Market participants' focus has now turned to the next trigger points that could heighten geopolitical tensions between the two countries.
Pivot: 110.5
Support: 109.65 109.35 109
Resistance: 110.5 110.8 111.05
Scenario 1: short positions below 110.50 with targets at 109.65 & 109.35 in extension.
Scenario 2: above 110.50 look for further upside with 110.80 & 111.05 as targets.
Comment: a break below 109.65 would trigger a drop towards 109.35.
Gold
Gold struggled on Tuesday to regain the previous day’s losses, pressured by a rebound in the dollar, after U.S. job openings exceeded forecasts. The U.S. job openings, a measure of labor demand, increased 461,000 to a seasonally adjusted 6.2 million, the highest level since December 2000, the Labor Department said on Tuesday. This in turn points to an improving labor market, raising expectations that the Federal Reserve will stick to its plan to raise rates at least one more time this year.

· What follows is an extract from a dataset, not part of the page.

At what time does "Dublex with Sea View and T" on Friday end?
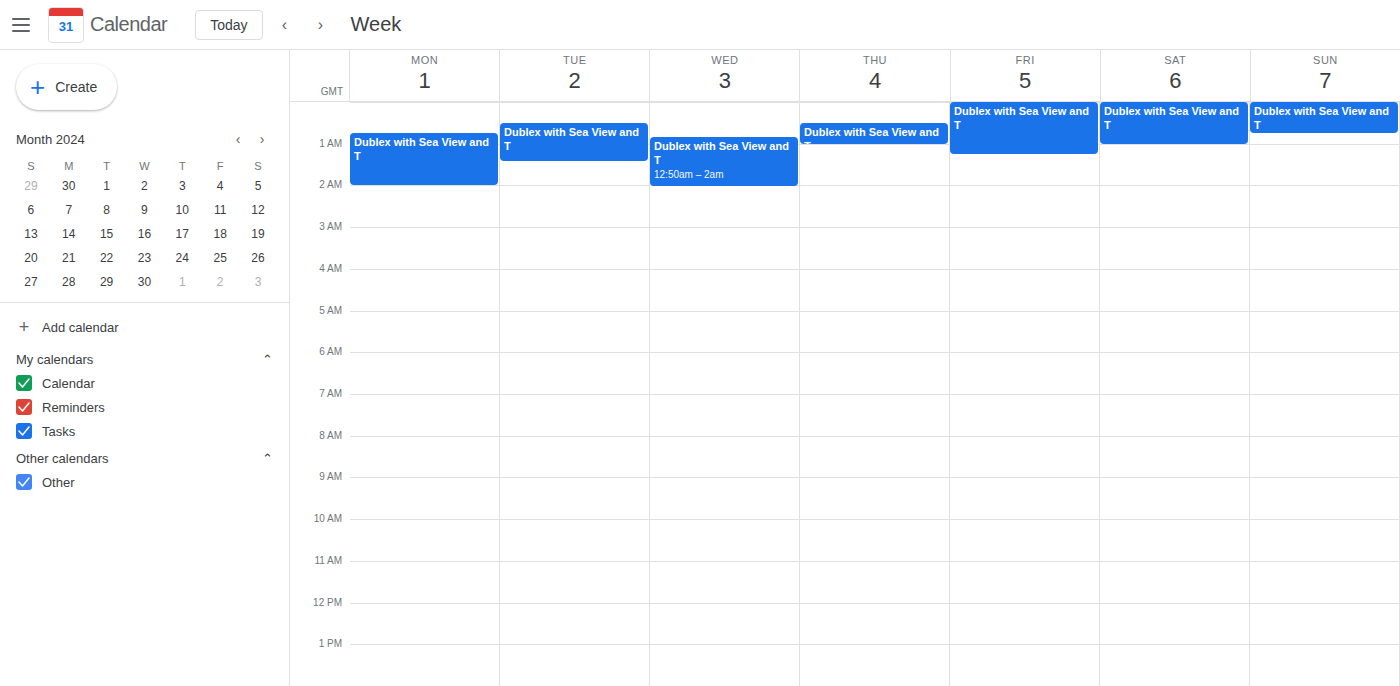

The producer price index and the consumer price index data due Thursday and Friday, is expected to provide market participants with fresh insight into the pace of inflation. Gold is sensitive to moves in U.S. rates, which lift the opportunity cost of holding non-yielding assets such as bullion.
Pivot: 1254.5
Support: 1254.5 1251 1248.5
Resistance: 1265 1267.5 1271
Scenario 1: long positions above 1254.50 with targets at 1265.00 & 1267.50 in extension.
Scenario 2: below 1254.50 look for further downside with 1251.00 & 1248.50 as targets.
Comment: the RSI is supported by a rising trend line.
WTI Oil
Oil futures fell on Tuesday, as increasing production from major oil producers offset reports that Saudi Arabia is planning to cut exports to Asia next month.
Saudi Arabia, the world’s largest producer of oil, is expected to cut sales of oil supplies to Asia by up to 10% in September, to get the global crude glut under control, according to multiple reports Tuesday. After an initial rise, oil futures reversed gains, on growing doubts that the two-day meeting of OPEC and non-OPEC members on compliance which concludes on Tuesday, would yield any results. The American Petroleum Institute also announced that crude inventories declined 7.8 million barrels
Today’s data from the EIA (Energy Information Administration) could give fresh impulses into the direction of the oil price.
Pivot: 49.55
Support: 48.55 48.3 48
Resistance: 49.55 49.73 49.95
Scenario 1: short positions below 49.55 with targets at 48.55 & 48.30 in extension.
Scenario 2: above 49.55 look for further upside with 49.73 & 49.95 as targets.
Comment: the RSI broke below a rising trend line.
US 500
U.S. stocks closed lower on Tuesday after a late afternoon selling spree as investors fled for safety after U.S. President Donald Trump vowed to respond aggressively to any threats from North Korea.
After scaling back from record highs earlier in the session, Wall Street's three major indexes dipped after Trump said North Korea "will be met with fire and fury" like the world has never seen if it threatens the United States.
The Dow Jones ended down 0.15 percent, ending a 9-day streak of closing records, the S&P 500 lost 0.24 percent and the Nasdaq dropped 0.21 percent.
Ten out of the 11 major S&P 500 sectors ended lower after the comments with the only gains seen in the utilities sector.
Investors are now eyeing U.S. inflation reports later in the week for indications of whether the recovery in the dollar will be sustainable in the longer term.
Pivot: 2473
Support: 2460.5 2457 2452
Resistance: 2473 2478 2482
Scenario 1: short positions below 2473.00 with targets at 2460.50 & 2457.00 in extension.
Scenario 2: above 2473.00 look for further upside with 2478.00 & 2482.00 as targets.
Comment: the RSI advocates for further downside.